Lo studio sui cardiomiociti

Nei modelli murini di infarto l’espressione specifica del cuore di OSKM per un breve periodo di tempo prima o immediatamente dopo un problema cardiaco indotto ha aiutato a rigenerare i cardiomiociti, a ridurre le dimensioni della cicatrice e a migliorare la funzione cardiaca, come ha riportato il team in uno studio pubblicato su Science.
Precedenti studi hanno dimostrato che la sovraespressione di OSKM nei topi può indurre il cosiddetto processo di “riprogrammazione parziale” e riportare le cellule mature a uno stato embrionale.
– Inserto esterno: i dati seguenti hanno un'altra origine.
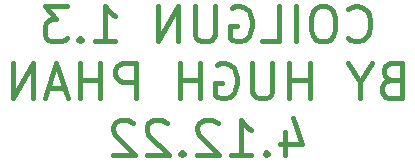
<source format=gbo>
%TF.GenerationSoftware,KiCad,Pcbnew,(6.0.9)*%
%TF.CreationDate,2022-12-04T21:19:42+11:00*%
%TF.ProjectId,Coilgun 1.3,436f696c-6775-46e2-9031-2e332e6b6963,1.3*%
%TF.SameCoordinates,Original*%
%TF.FileFunction,Legend,Bot*%
%TF.FilePolarity,Positive*%
%FSLAX46Y46*%
G04 Gerber Fmt 4.6, Leading zero omitted, Abs format (unit mm)*
G04 Created by KiCad (PCBNEW (6.0.9)) date 2022-12-04 21:19:42*
%MOMM*%
%LPD*%
G01*
G04 APERTURE LIST*
%ADD10C,0.450000*%
G04 APERTURE END LIST*
D10*
X169408571Y-92126428D02*
X169551428Y-92269285D01*
X169980000Y-92412142D01*
X170265714Y-92412142D01*
X170694285Y-92269285D01*
X170980000Y-91983571D01*
X171122857Y-91697857D01*
X171265714Y-91126428D01*
X171265714Y-90697857D01*
X171122857Y-90126428D01*
X170980000Y-89840714D01*
X170694285Y-89555000D01*
X170265714Y-89412142D01*
X169980000Y-89412142D01*
X169551428Y-89555000D01*
X169408571Y-89697857D01*
X167551428Y-89412142D02*
X166980000Y-89412142D01*
X166694285Y-89555000D01*
X166408571Y-89840714D01*
X166265714Y-90412142D01*
X166265714Y-91412142D01*
X166408571Y-91983571D01*
X166694285Y-92269285D01*
X166980000Y-92412142D01*
X167551428Y-92412142D01*
X167837142Y-92269285D01*
X168122857Y-91983571D01*
X168265714Y-91412142D01*
X168265714Y-90412142D01*
X168122857Y-89840714D01*
X167837142Y-89555000D01*
X167551428Y-89412142D01*
X164980000Y-92412142D02*
X164980000Y-89412142D01*
X162122857Y-92412142D02*
X163551428Y-92412142D01*
X163551428Y-89412142D01*
X159551428Y-89555000D02*
X159837142Y-89412142D01*
X160265714Y-89412142D01*
X160694285Y-89555000D01*
X160980000Y-89840714D01*
X161122857Y-90126428D01*
X161265714Y-90697857D01*
X161265714Y-91126428D01*
X161122857Y-91697857D01*
X160980000Y-91983571D01*
X160694285Y-92269285D01*
X160265714Y-92412142D01*
X159980000Y-92412142D01*
X159551428Y-92269285D01*
X159408571Y-92126428D01*
X159408571Y-91126428D01*
X159980000Y-91126428D01*
X158122857Y-89412142D02*
X158122857Y-91840714D01*
X157980000Y-92126428D01*
X157837142Y-92269285D01*
X157551428Y-92412142D01*
X156980000Y-92412142D01*
X156694285Y-92269285D01*
X156551428Y-92126428D01*
X156408571Y-91840714D01*
X156408571Y-89412142D01*
X154980000Y-92412142D02*
X154980000Y-89412142D01*
X153265714Y-92412142D01*
X153265714Y-89412142D01*
X147980000Y-92412142D02*
X149694285Y-92412142D01*
X148837142Y-92412142D02*
X148837142Y-89412142D01*
X149122857Y-89840714D01*
X149408571Y-90126428D01*
X149694285Y-90269285D01*
X146694285Y-92126428D02*
X146551428Y-92269285D01*
X146694285Y-92412142D01*
X146837142Y-92269285D01*
X146694285Y-92126428D01*
X146694285Y-92412142D01*
X145551428Y-89412142D02*
X143694285Y-89412142D01*
X144694285Y-90555000D01*
X144265714Y-90555000D01*
X143980000Y-90697857D01*
X143837142Y-90840714D01*
X143694285Y-91126428D01*
X143694285Y-91840714D01*
X143837142Y-92126428D01*
X143980000Y-92269285D01*
X144265714Y-92412142D01*
X145122857Y-92412142D01*
X145408571Y-92269285D01*
X145551428Y-92126428D01*
X172980000Y-95670714D02*
X172551428Y-95813571D01*
X172408571Y-95956428D01*
X172265714Y-96242142D01*
X172265714Y-96670714D01*
X172408571Y-96956428D01*
X172551428Y-97099285D01*
X172837142Y-97242142D01*
X173980000Y-97242142D01*
X173980000Y-94242142D01*
X172980000Y-94242142D01*
X172694285Y-94385000D01*
X172551428Y-94527857D01*
X172408571Y-94813571D01*
X172408571Y-95099285D01*
X172551428Y-95385000D01*
X172694285Y-95527857D01*
X172980000Y-95670714D01*
X173980000Y-95670714D01*
X170408571Y-95813571D02*
X170408571Y-97242142D01*
X171408571Y-94242142D02*
X170408571Y-95813571D01*
X169408571Y-94242142D01*
X166122857Y-97242142D02*
X166122857Y-94242142D01*
X166122857Y-95670714D02*
X164408571Y-95670714D01*
X164408571Y-97242142D02*
X164408571Y-94242142D01*
X162980000Y-94242142D02*
X162980000Y-96670714D01*
X162837142Y-96956428D01*
X162694285Y-97099285D01*
X162408571Y-97242142D01*
X161837142Y-97242142D01*
X161551428Y-97099285D01*
X161408571Y-96956428D01*
X161265714Y-96670714D01*
X161265714Y-94242142D01*
X158265714Y-94385000D02*
X158551428Y-94242142D01*
X158980000Y-94242142D01*
X159408571Y-94385000D01*
X159694285Y-94670714D01*
X159837142Y-94956428D01*
X159980000Y-95527857D01*
X159980000Y-95956428D01*
X159837142Y-96527857D01*
X159694285Y-96813571D01*
X159408571Y-97099285D01*
X158980000Y-97242142D01*
X158694285Y-97242142D01*
X158265714Y-97099285D01*
X158122857Y-96956428D01*
X158122857Y-95956428D01*
X158694285Y-95956428D01*
X156837142Y-97242142D02*
X156837142Y-94242142D01*
X156837142Y-95670714D02*
X155122857Y-95670714D01*
X155122857Y-97242142D02*
X155122857Y-94242142D01*
X151408571Y-97242142D02*
X151408571Y-94242142D01*
X150265714Y-94242142D01*
X149980000Y-94385000D01*
X149837142Y-94527857D01*
X149694285Y-94813571D01*
X149694285Y-95242142D01*
X149837142Y-95527857D01*
X149980000Y-95670714D01*
X150265714Y-95813571D01*
X151408571Y-95813571D01*
X148408571Y-97242142D02*
X148408571Y-94242142D01*
X148408571Y-95670714D02*
X146694285Y-95670714D01*
X146694285Y-97242142D02*
X146694285Y-94242142D01*
X145408571Y-96385000D02*
X143980000Y-96385000D01*
X145694285Y-97242142D02*
X144694285Y-94242142D01*
X143694285Y-97242142D01*
X142694285Y-97242142D02*
X142694285Y-94242142D01*
X140980000Y-97242142D01*
X140980000Y-94242142D01*
X164051428Y-100072142D02*
X164051428Y-102072142D01*
X164765714Y-98929285D02*
X165480000Y-101072142D01*
X163622857Y-101072142D01*
X162480000Y-101786428D02*
X162337142Y-101929285D01*
X162480000Y-102072142D01*
X162622857Y-101929285D01*
X162480000Y-101786428D01*
X162480000Y-102072142D01*
X159480000Y-102072142D02*
X161194285Y-102072142D01*
X160337142Y-102072142D02*
X160337142Y-99072142D01*
X160622857Y-99500714D01*
X160908571Y-99786428D01*
X161194285Y-99929285D01*
X158337142Y-99357857D02*
X158194285Y-99215000D01*
X157908571Y-99072142D01*
X157194285Y-99072142D01*
X156908571Y-99215000D01*
X156765714Y-99357857D01*
X156622857Y-99643571D01*
X156622857Y-99929285D01*
X156765714Y-100357857D01*
X158480000Y-102072142D01*
X156622857Y-102072142D01*
X155337142Y-101786428D02*
X155194285Y-101929285D01*
X155337142Y-102072142D01*
X155480000Y-101929285D01*
X155337142Y-101786428D01*
X155337142Y-102072142D01*
X154051428Y-99357857D02*
X153908571Y-99215000D01*
X153622857Y-99072142D01*
X152908571Y-99072142D01*
X152622857Y-99215000D01*
X152480000Y-99357857D01*
X152337142Y-99643571D01*
X152337142Y-99929285D01*
X152480000Y-100357857D01*
X154194285Y-102072142D01*
X152337142Y-102072142D01*
X151194285Y-99357857D02*
X151051428Y-99215000D01*
X150765714Y-99072142D01*
X150051428Y-99072142D01*
X149765714Y-99215000D01*
X149622857Y-99357857D01*
X149480000Y-99643571D01*
X149480000Y-99929285D01*
X149622857Y-100357857D01*
X151337142Y-102072142D01*
X149480000Y-102072142D01*
M02*

</source>
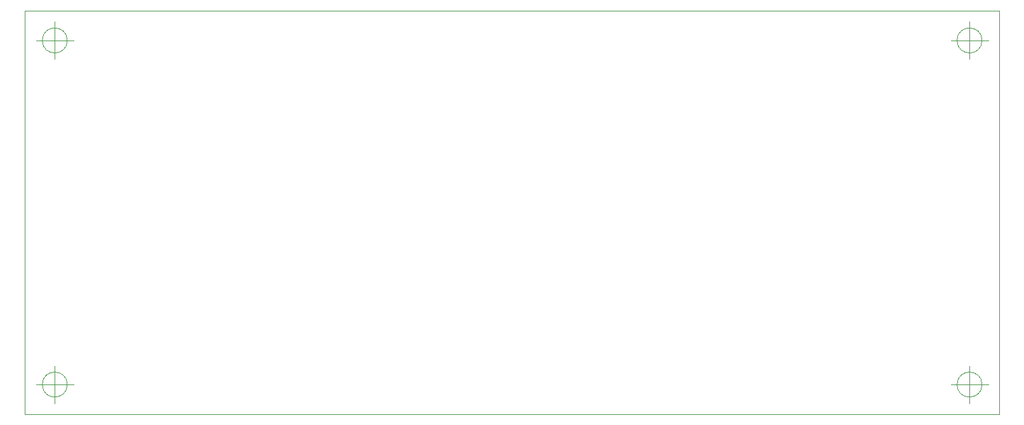
<source format=gbr>
%TF.GenerationSoftware,KiCad,Pcbnew,7.0.2*%
%TF.CreationDate,2023-05-26T12:13:05+09:00*%
%TF.ProjectId,KiCad,4b694361-642e-46b6-9963-61645f706362,rev?*%
%TF.SameCoordinates,PX41cdb40PY67f3540*%
%TF.FileFunction,Profile,NP*%
%FSLAX46Y46*%
G04 Gerber Fmt 4.6, Leading zero omitted, Abs format (unit mm)*
G04 Created by KiCad (PCBNEW 7.0.2) date 2023-05-26 12:13:05*
%MOMM*%
%LPD*%
G01*
G04 APERTURE LIST*
%TA.AperFunction,Profile*%
%ADD10C,0.100000*%
%TD*%
G04 APERTURE END LIST*
D10*
X130000000Y54000000D02*
X0Y54000000D01*
X0Y0D02*
X130000000Y0D01*
X0Y54000000D02*
X0Y0D01*
X130000000Y0D02*
X130000000Y54000000D01*
X5666666Y50000000D02*
G75*
G03*
X5666666Y50000000I-1666666J0D01*
G01*
X1500000Y50000000D02*
X6500000Y50000000D01*
X4000000Y52500000D02*
X4000000Y47500000D01*
X127666666Y4000000D02*
G75*
G03*
X127666666Y4000000I-1666666J0D01*
G01*
X123500000Y4000000D02*
X128500000Y4000000D01*
X126000000Y6500000D02*
X126000000Y1500000D01*
X127666666Y50000000D02*
G75*
G03*
X127666666Y50000000I-1666666J0D01*
G01*
X123500000Y50000000D02*
X128500000Y50000000D01*
X126000000Y52500000D02*
X126000000Y47500000D01*
X5666666Y4000000D02*
G75*
G03*
X5666666Y4000000I-1666666J0D01*
G01*
X1500000Y4000000D02*
X6500000Y4000000D01*
X4000000Y6500000D02*
X4000000Y1500000D01*
M02*

</source>
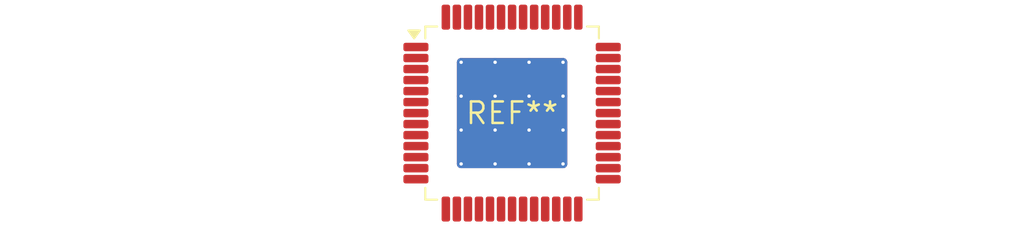
<source format=kicad_pcb>
(kicad_pcb (version 20240108) (generator pcbnew)

  (general
    (thickness 1.6)
  )

  (paper "A4")
  (layers
    (0 "F.Cu" signal)
    (31 "B.Cu" signal)
    (32 "B.Adhes" user "B.Adhesive")
    (33 "F.Adhes" user "F.Adhesive")
    (34 "B.Paste" user)
    (35 "F.Paste" user)
    (36 "B.SilkS" user "B.Silkscreen")
    (37 "F.SilkS" user "F.Silkscreen")
    (38 "B.Mask" user)
    (39 "F.Mask" user)
    (40 "Dwgs.User" user "User.Drawings")
    (41 "Cmts.User" user "User.Comments")
    (42 "Eco1.User" user "User.Eco1")
    (43 "Eco2.User" user "User.Eco2")
    (44 "Edge.Cuts" user)
    (45 "Margin" user)
    (46 "B.CrtYd" user "B.Courtyard")
    (47 "F.CrtYd" user "F.Courtyard")
    (48 "B.Fab" user)
    (49 "F.Fab" user)
    (50 "User.1" user)
    (51 "User.2" user)
    (52 "User.3" user)
    (53 "User.4" user)
    (54 "User.5" user)
    (55 "User.6" user)
    (56 "User.7" user)
    (57 "User.8" user)
    (58 "User.9" user)
  )

  (setup
    (pad_to_mask_clearance 0)
    (pcbplotparams
      (layerselection 0x00010fc_ffffffff)
      (plot_on_all_layers_selection 0x0000000_00000000)
      (disableapertmacros false)
      (usegerberextensions false)
      (usegerberattributes false)
      (usegerberadvancedattributes false)
      (creategerberjobfile false)
      (dashed_line_dash_ratio 12.000000)
      (dashed_line_gap_ratio 3.000000)
      (svgprecision 4)
      (plotframeref false)
      (viasonmask false)
      (mode 1)
      (useauxorigin false)
      (hpglpennumber 1)
      (hpglpenspeed 20)
      (hpglpendiameter 15.000000)
      (dxfpolygonmode false)
      (dxfimperialunits false)
      (dxfusepcbnewfont false)
      (psnegative false)
      (psa4output false)
      (plotreference false)
      (plotvalue false)
      (plotinvisibletext false)
      (sketchpadsonfab false)
      (subtractmaskfromsilk false)
      (outputformat 1)
      (mirror false)
      (drillshape 1)
      (scaleselection 1)
      (outputdirectory "")
    )
  )

  (net 0 "")

  (footprint "TQFP-52-1EP_10x10mm_P0.65mm_EP6.5x6.5mm_ThermalVias" (layer "F.Cu") (at 0 0))

)

</source>
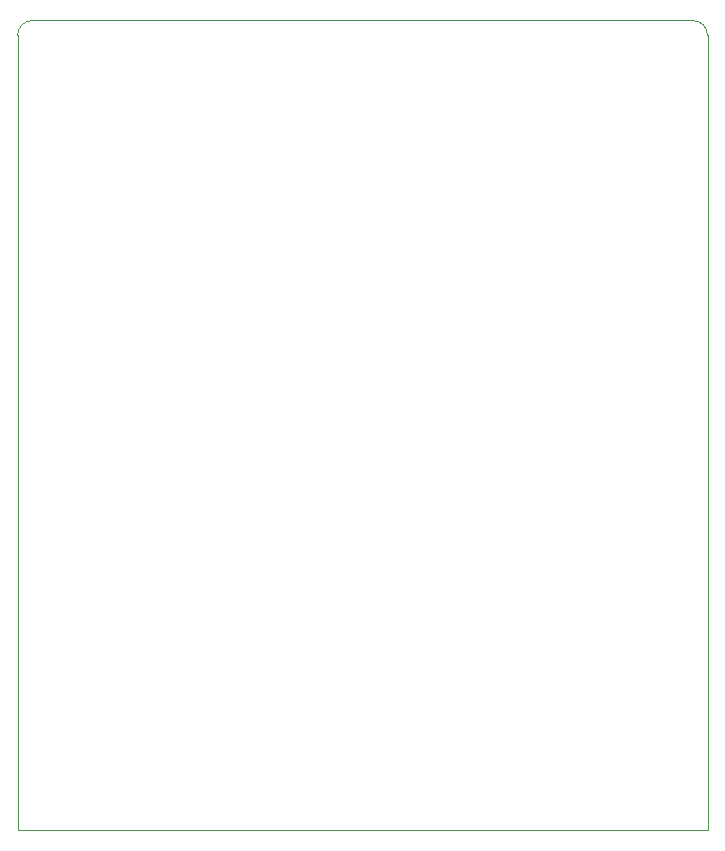
<source format=gbr>
G04 #@! TF.GenerationSoftware,KiCad,Pcbnew,(5.1.0-0)*
G04 #@! TF.CreationDate,2019-12-15T16:20:11-08:00*
G04 #@! TF.ProjectId,ArduinoSerialCard,41726475-696e-46f5-9365-7269616c4361,rev?*
G04 #@! TF.SameCoordinates,Original*
G04 #@! TF.FileFunction,Profile,NP*
%FSLAX46Y46*%
G04 Gerber Fmt 4.6, Leading zero omitted, Abs format (unit mm)*
G04 Created by KiCad (PCBNEW (5.1.0-0)) date 2019-12-15 16:20:11*
%MOMM*%
%LPD*%
G04 APERTURE LIST*
%ADD10C,0.050000*%
G04 APERTURE END LIST*
D10*
X165100000Y-68580000D02*
G75*
G02X166370000Y-69850000I0J-1270000D01*
G01*
X107950000Y-69850000D02*
G75*
G02X109220000Y-68580000I1270000J0D01*
G01*
X107950000Y-69850000D02*
X107950000Y-137160000D01*
X165100000Y-68580000D02*
X109220000Y-68580000D01*
X166370000Y-137160000D02*
X166370000Y-69850000D01*
X162560000Y-137160000D02*
X166370000Y-137160000D01*
X107950000Y-137160000D02*
X162560000Y-137160000D01*
M02*

</source>
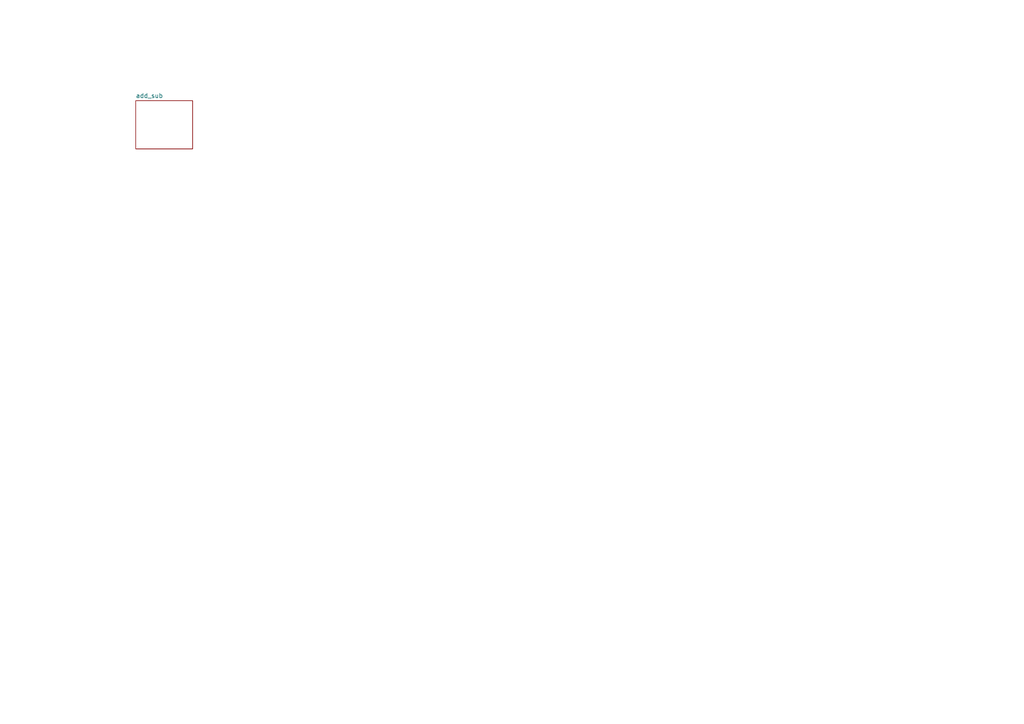
<source format=kicad_sch>
(kicad_sch
	(version 20250114)
	(generator "eeschema")
	(generator_version "9.0")
	(uuid "3aacef8e-e4d9-474c-bbb9-dab5749c488a")
	(paper "A4")
	(lib_symbols)
	(sheet
		(at 39.37 29.21)
		(size 16.51 13.97)
		(exclude_from_sim no)
		(in_bom yes)
		(on_board yes)
		(dnp no)
		(fields_autoplaced yes)
		(stroke
			(width 0.1524)
			(type solid)
		)
		(fill
			(color 0 0 0 0.0000)
		)
		(uuid "fd59caa6-477e-47eb-a4f2-eee7764e366d")
		(property "Sheetname" "add_sub"
			(at 39.37 28.4984 0)
			(effects
				(font
					(size 1.27 1.27)
				)
				(justify left bottom)
			)
		)
		(property "Sheetfile" "../8-bit-full-adder/8-bit-full-adder.kicad_sch"
			(at 39.37 43.7646 0)
			(effects
				(font
					(size 1.27 1.27)
				)
				(justify left top)
				(hide yes)
			)
		)
		(instances
			(project "master-alu"
				(path "/3aacef8e-e4d9-474c-bbb9-dab5749c488a"
					(page "2")
				)
			)
		)
	)
	(sheet_instances
		(path "/"
			(page "1")
		)
	)
	(embedded_fonts no)
)

</source>
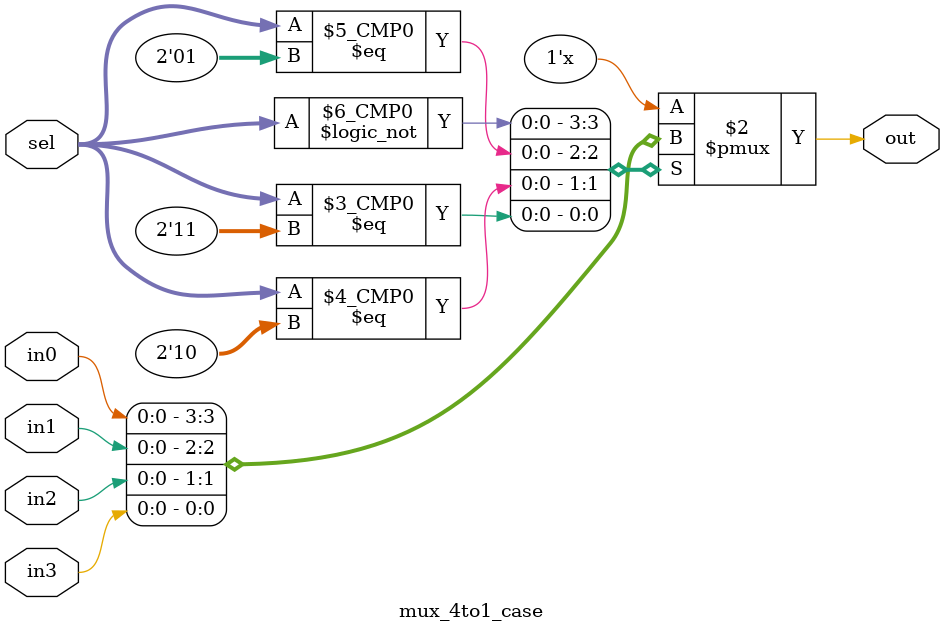
<source format=v>
`timescale 1ns / 1ps

module mux_4to1_case(
    input in0,
    input in1,
    input in2,
    input in3,
    input [1:0] sel,
    output reg out
    );
    
    always @(in0 or in1 or in2 or in3 or sel)
    begin
        case(sel)
            0:       out <= in0;
            1:       out <= in1;
            2:       out <= in2;
            3:       out <= in3;
            default: out <= 1'bZ;
        endcase
    end

endmodule

</source>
Quindi il team guidato da Max Planck ha applicato questo approccio alle cellule cardiache.

Attenzione a target e durata

“Dallo studio emerge come i geni OSKM siano potenti fattori oncogeni che possono cancellare l’identità cellulare nel processo di riprogrammazione e che è necessario uno stretto controllo della loro tempistica e quantità per ottenere un effetto terapeutico” hanno commentato due ricercatori della Stanford University School of Medicina in un editoriale di accompagnamento.
“Una terapia genica basata sul meccanismo OSKM può essere difficile da sviluppare per le persone, perché richiede precisione nel targeting e nel controllo del dosaggio” continuano. “L’identificazione di soglie molecolari che promuovono la dedifferenziazione ma evitano un punto di non ritorno sarà fondamentale per progettare una terapia sicura”.

Non solo cuore

In definitiva secondo i ricercatori dela Max Planck il loro studio dimostra come la riprogrammazione transitoria dei cardiomiociti adulti con espressione di OSKM potrebbe ripristinare le funzioni cardiache dopo un infarto, soprattutto se il trattamento viene iniziato presto. Inoltre hanno suggerito come potrebbe essere applicato anche ad altri organi che non riescono a rigenerarsi da soli.